- Church: Roman Catholic Church
- See: Diocese of Roman Ilhéus
- In office: 1958–1969
- Predecessor: João Resende (Rezende) Costa
- Successor: Roberto Pinarello de Almeida
- Previous post(s): Priest

Orders
- Ordination: December 15, 1940

Personal details
- Born: 26 October 1916 Altamira, Brazil
- Died: 11 November 2014 (aged 98)

= Caetano Lima dos Santos =

Brazilian Capuchin friar and bishop

Caetano Lima dos Santos, OFMCap (26 October 1916 – 11 November 2014) was a Brazilian Capuchin friar and bishop of the Roman Catholic Church.

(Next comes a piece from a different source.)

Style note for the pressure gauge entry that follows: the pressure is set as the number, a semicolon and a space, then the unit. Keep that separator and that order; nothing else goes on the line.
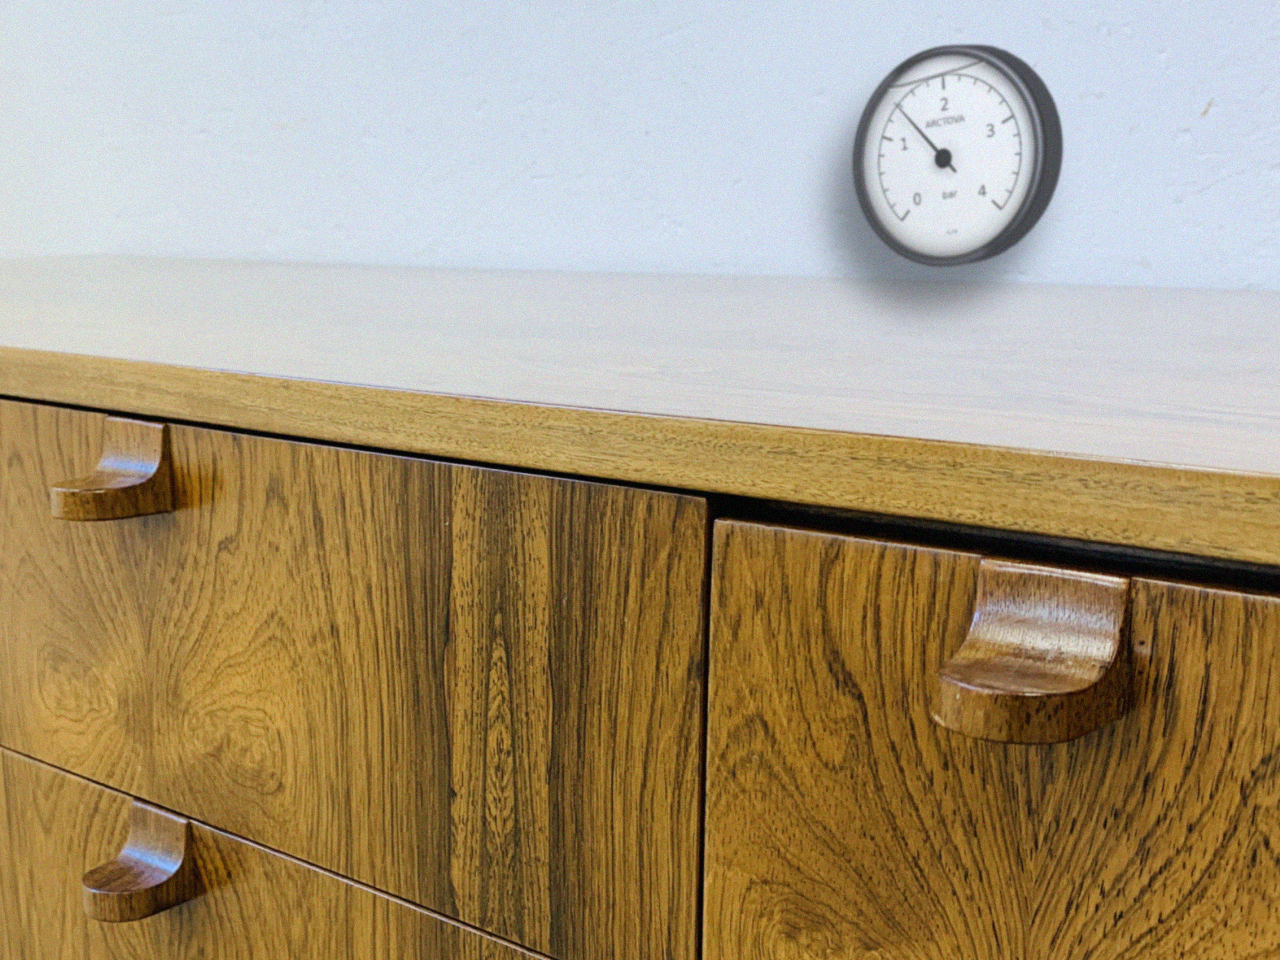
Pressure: 1.4; bar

Lima dos Santos was born in Altamira, Brazil in October 1916. He was ordained a priest on December 15, 1940 in the Order of Friars Minor Capuchin, and appointed bishop of the Diocese of Roman Ilhéus on April 16, 1958 and ordained bishop August 10, 1958. He resigned as bishop of Ilhéus December 16, 1969 and was then appointed Titular Bishop of Tagarbala, from which he resigned sometime the next year. With the agreement of the Pope, he returned to the secular state and married Sister Maria Vila Boas de Almeida, with whom he fell in love.